Modular reference indexing with the de Bruijn graphs: overview and challenges

Séminaire

Date de début

jeu 20/10/2022 - 10:30

Date de fin

jeu 20/10/2022 - 12:00

Lieu

IRISA Rennes

Salle

Aurigny

Orateur

Giulio Pibiri (Università Ca' Foscari Venezia)

Département principal

D7 - Gestion des données et de la connaissance

The de Bruijn graph (dBG) has been an object of study in Bioinformatics for decades, and along with its many variants, has recently proven an effective tool in both reference-based and reference-free sequence indexing. In the former case, a fundamental operation is the “locate” query, where one seeks to recall the set of reference positions for each k-mer. Such indexes can serve as the basis for fast mapping/alignment algorithms. In the latter case, one can use the colored dBG as a representation of the k-mer membership among a collection of samples. The index can be used to answer the likely membership of a query string among the indexed samples — the so-called “experiment discovery” problem.

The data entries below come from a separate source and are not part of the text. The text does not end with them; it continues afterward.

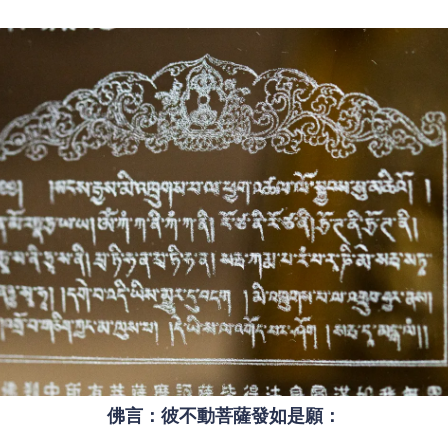
佛言：彼不動菩薩發如是願：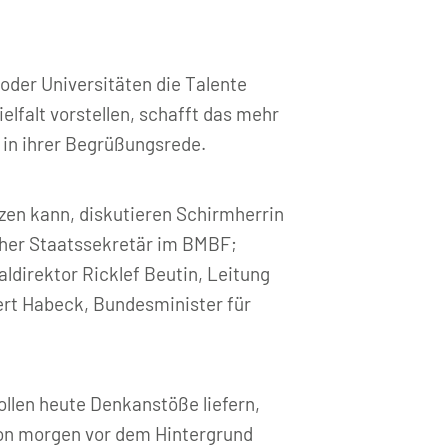
oder Universitäten die Talente
elfalt vorstellen, schafft das mehr
in ihrer Begrüßungsrede.
zen kann, diskutieren Schirmherrin
cher Staatssekretär im BMBF;
aldirektor Ricklef Beutin, Leitung
rt Habeck, Bundesminister für
llen heute Denkanstöße liefern,
on morgen vor dem Hintergrund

In this talk we overview a modular framework for constructing reference-based and reference-free dBG indexes.

We introduce the concept of reference tilings for reference-based indexes, which encode how “tiles” (e.g., k-mers, unitigs, or simplitigs) spell out the constituent references. We show how the index can be viewed as the composition of two separate mappings: (1) a k-mer-to-tile mapping and (2) a tile-to-reference mapping. We therefore foresee that any algorithmic effort for the reference indexing problem should be devoted to improving the efficiency of these two modular components.

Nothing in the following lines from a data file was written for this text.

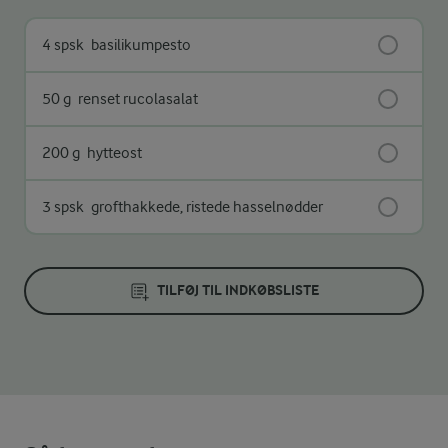
4 spsk
basilikumpesto
50 g
renset rucolasalat
200 g
hytteost
3 spsk
grofthakkede, ristede hasselnødder
TILFØJ TIL INDKØBSLISTE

While several efficient solutions are already available for the first mapping, options to represent the second mapping have still to be investigated in depth. This is a challenging data structuring problem since, as reference indexes grow in size, the tile-to-reference mapping tends to dominate the overall index size. Options to be explored might include: custom compression of reference positions, sampling schemes, and approximate schemes with false positives.